Workers’ Rights Clinic

This fall, Professors Chaumtoli Huq and Stephen Loffredo are piloting a Workers’ Rights Clinic, which aims to protect and expand workers’ rights through collaborations with community- based organizations and in partnership with governmental agencies that share a commitment to workers’ rights.

Professor Chaumtoli Huq notes: “CUNY Law has always had a labor docket, and it was most recently housed in our Community Economic Development Clinic, but a stand-alone clinic will allow us to devote much-needed attention on the impact of COVID on low-wage workers. The clinic came about due to the principled and persistent advocacy of our students, some now alums, and the current cohort of students. Many of our alums are working on the front lines of worker justice. We have invited them to return to CUNY to play a role in the clinic as guest speakers, advisors, and potential co-counsel on cases. We envision the clinic to be a dynamic hub for law students, alums, organizers, and movement lawyers to breaking down boundaries between clinic and community.”

Professor Huq joined CUNY Law as a professor after two decades of movement lawyering on behalf of workers in the U.S. and in South Asia because she wanted to support and train the next generation of lawyers for our labor movement and other social movements. COVID-19 has proven that workers across the country and globe will need committed legal advocates.

Stephen Loffredo affirms: “The creation of the Workers’ Rights Clinic is very much a testament to the persistence, passion, and organizing skills of generations of CUNY Law students and their respectful refusal to take no for an answer.”


Health and Environmental Justice Practice Clinic

The Health and Environmental Justice Practice Clinic provides students the opportunity to advocate for historically marginalized communities and individuals and to support governmental efforts for environmental and health justice.

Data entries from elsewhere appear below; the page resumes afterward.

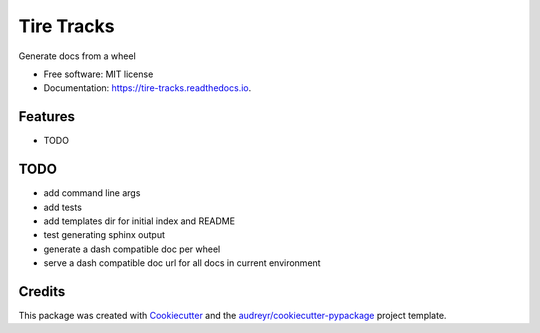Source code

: ===========
Tire Tracks
===========


.. image:: https://img.shields.io/pypi/v/tire_tracks.svg
        :target: https://pypi.python.org/pypi/tire_tracks

.. image:: https://img.shields.io/travis/mattkatz/tire_tracks.svg
        :target: https://travis-ci.org/mattkatz/tire_tracks

.. image:: https://readthedocs.org/projects/tire-tracks/badge/?version=latest
        :target: https://tire-tracks.readthedocs.io/en/latest/?badge=latest
        :alt: Documentation Status


.. image:: https://pyup.io/repos/github/mattkatz/tire_tracks/shield.svg
     :target: https://pyup.io/repos/github/mattkatz/tire_tracks/
     :alt: Updates



Generate docs from a wheel


* Free software: MIT license
* Documentation: https://tire-tracks.readthedocs.io.


Features
--------

* TODO

TODO
----

* add command line args
* add tests
* add templates dir for initial index and README
* test generating sphinx output
* generate a dash compatible doc per wheel
* serve a dash compatible doc url for all docs in current environment

Credits
-------

This package was created with Cookiecutter_ and the `audreyr/cookiecutter-pypackage`_ project template.

.. _Cookiecutter: https://github.com/audreyr/cookiecutter
.. _`audreyr/cookiecutter-pypackage`: https://github.com/audreyr/cookiecutter-pypackage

The core of the clinic’s work is student advocacy for environmental and health equity. Students work on either health access or environmental justice issues. Students are placed in externships with community and government partners, where they work to dismantle legal barriers that negatively impact the health and well–being of vulnerable communities and individuals.

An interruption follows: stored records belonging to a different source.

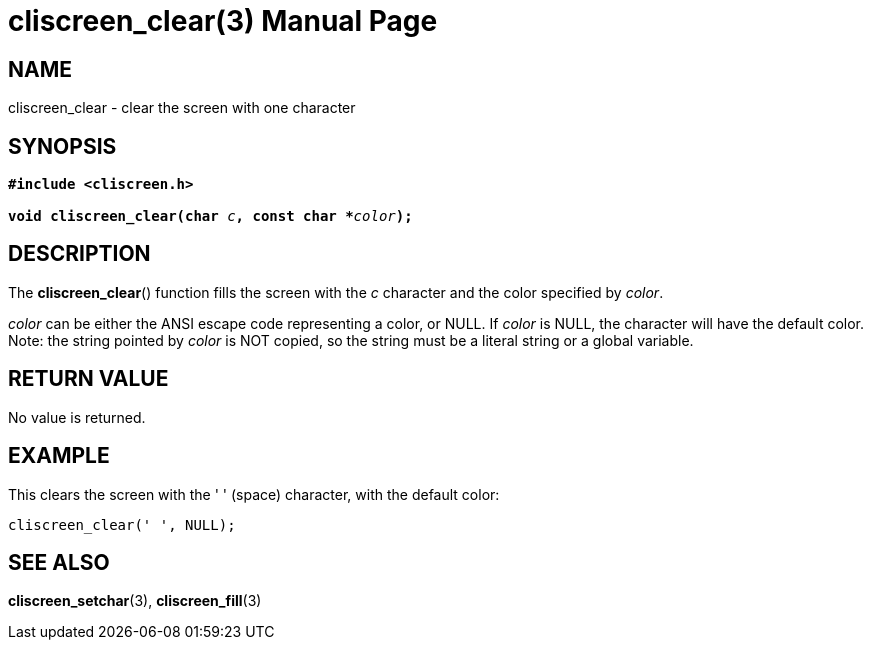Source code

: = cliscreen_clear(3)
:doctype: manpage
:manmanual: Manual for libcliscreen
:mansource: libcliscreen
:manversion: 0.?.?

== NAME
cliscreen_clear - clear the screen with one character

== SYNOPSIS
[verse]
____
*#include <cliscreen.h>*

**void cliscreen_clear(char **__c__**, const char +++*+++**__color__**);**
____

== DESCRIPTION
The *cliscreen_clear*() function fills the screen with the _c_ character
and the color specified by _color_.

_color_ can be either the ANSI escape code representing a color, or
NULL. If _color_ is NULL, the character will have the default color.
Note: the string pointed by _color_ is NOT copied, so the string must be
a literal string or a global variable.

== RETURN VALUE
No value is returned.

== EXAMPLE
This clears the screen with the ' ' (space) character, with the default
color:
----
cliscreen_clear(' ', NULL);
----

== SEE ALSO
*cliscreen_setchar*(3),
*cliscreen_fill*(3)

Health-focused students immerse themselves in the right to adequate healthcare, access to insurance and government-supported health programs, immigrant access to health services, challenging discrimination, and the ways in which government authorities can promote the public health and health equity. Environment-focused students immerse themselves in the right to a safe, healthy, clean, and sustainable environment. This new collaboration from Professors Janet Calvo and Rebecca Bratspies will give students deeper and broader opportunities at the intersection of health and environmental justice.